RECORD LIST:
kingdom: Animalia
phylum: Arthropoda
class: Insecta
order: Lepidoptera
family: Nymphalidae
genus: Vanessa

* * *

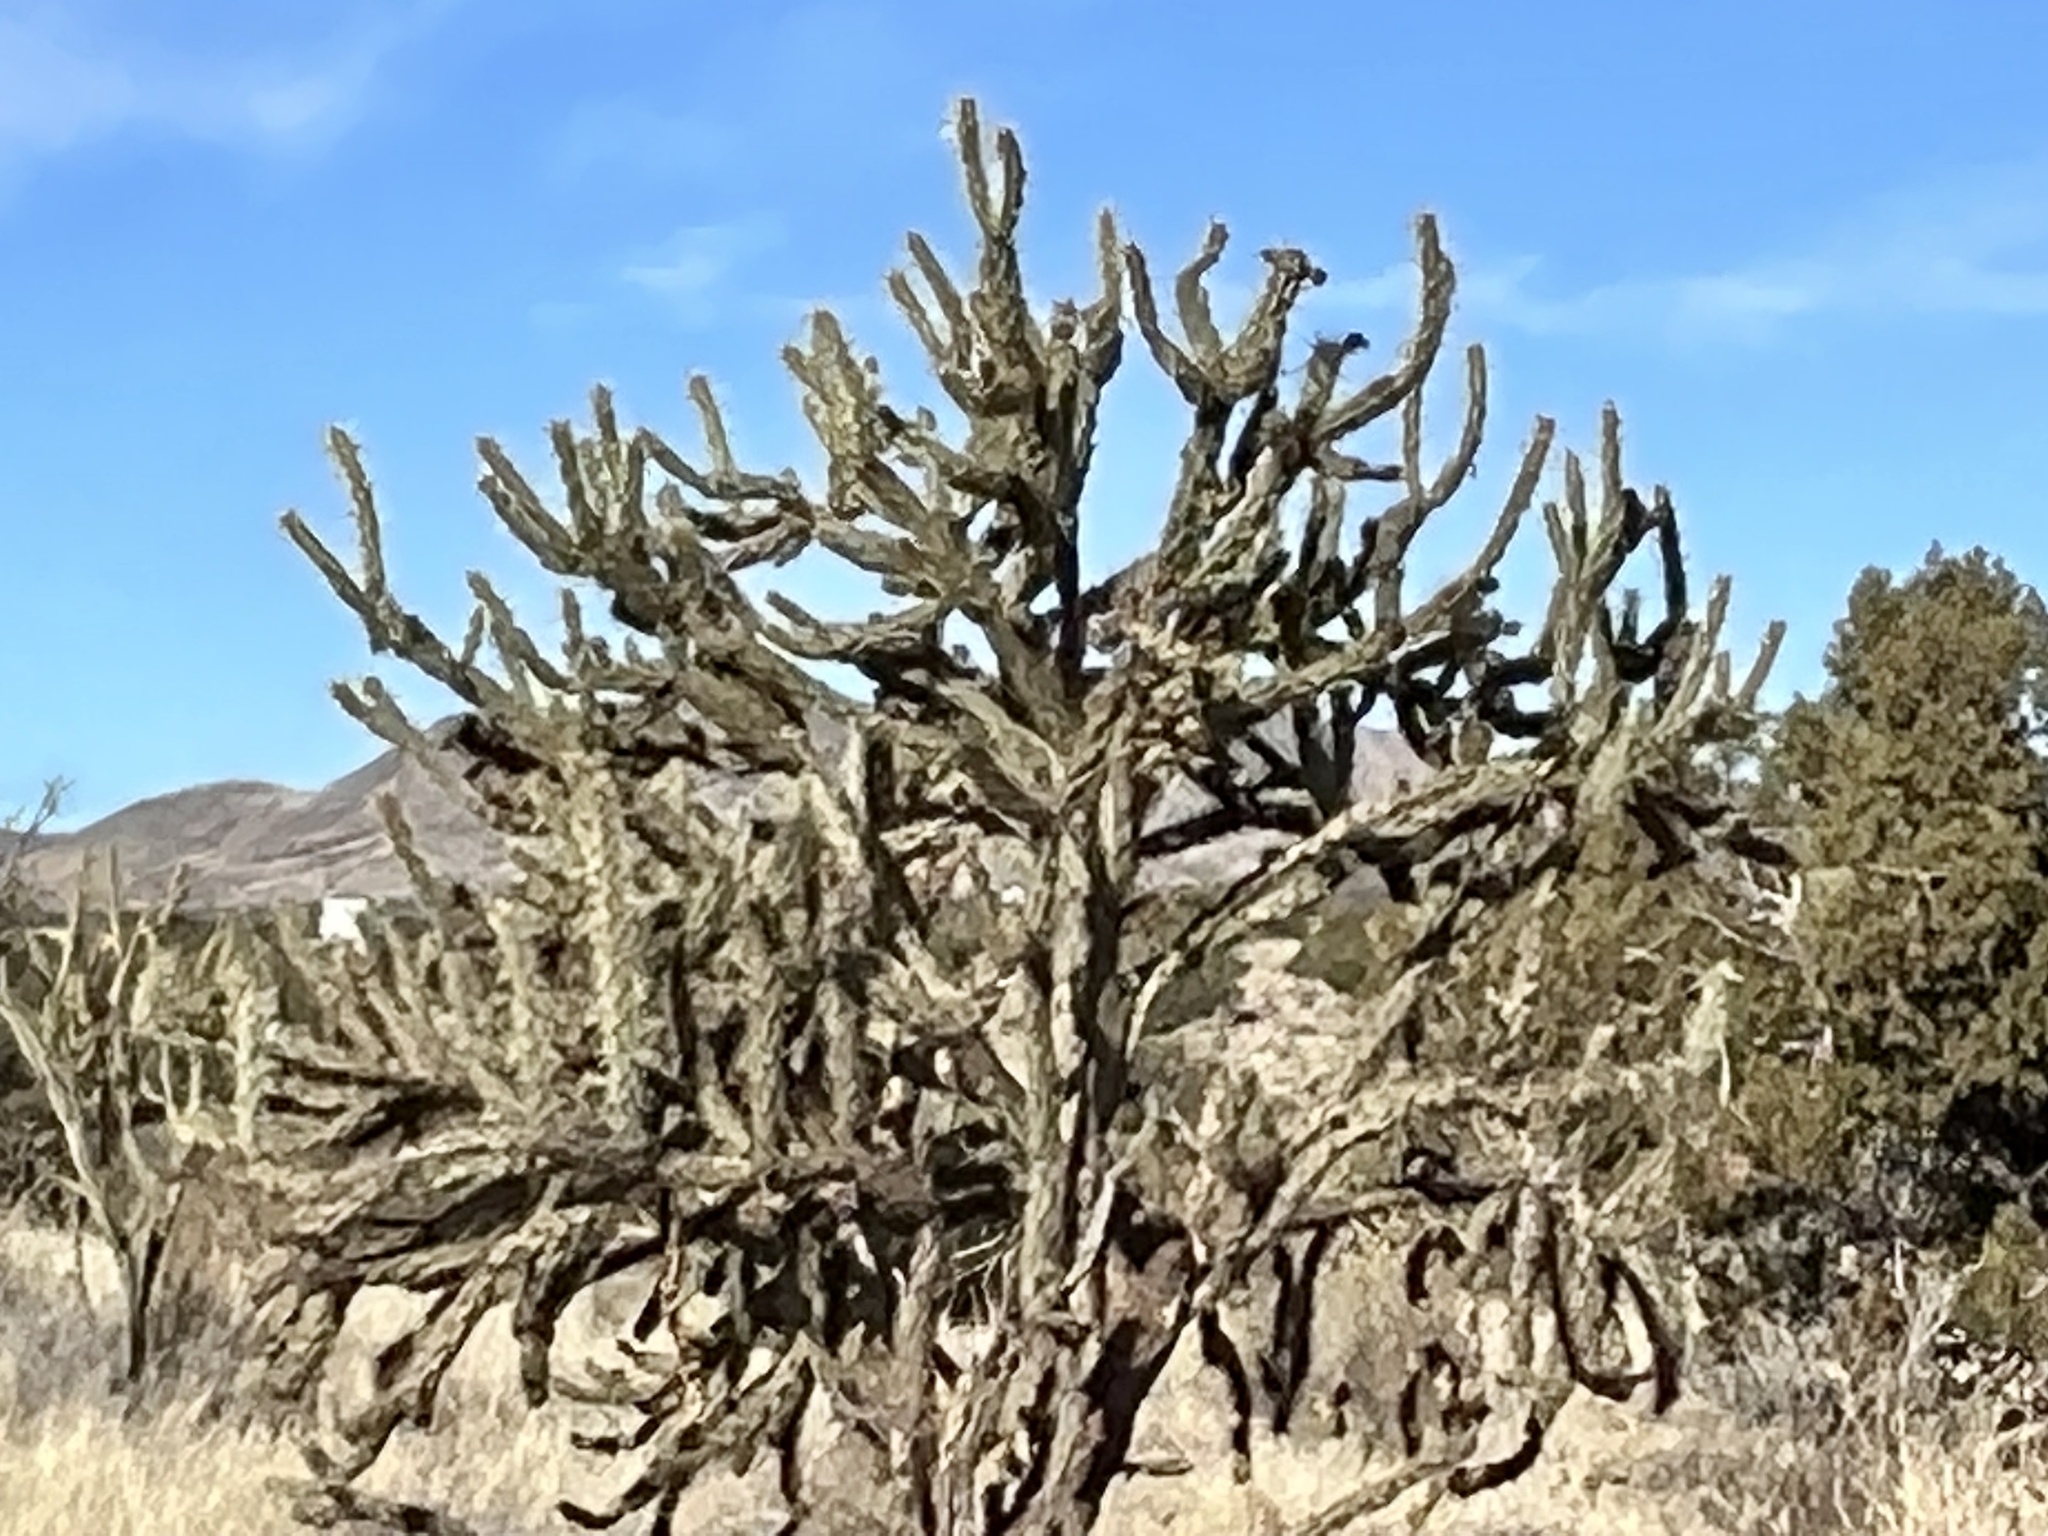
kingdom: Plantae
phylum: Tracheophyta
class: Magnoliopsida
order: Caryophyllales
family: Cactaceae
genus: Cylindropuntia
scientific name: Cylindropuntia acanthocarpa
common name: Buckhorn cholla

AIM OF THE TASK: Copy the part of the material that opens with the line containing "phylum: Tracheophyta" and closes with the line containing "common name: Buckhorn cholla", including both of those lines.

TASK RESPONSE:
phylum: Tracheophyta
class: Magnoliopsida
order: Caryophyllales
family: Cactaceae
genus: Cylindropuntia
scientific name: Cylindropuntia acanthocarpa
common name: Buckhorn cholla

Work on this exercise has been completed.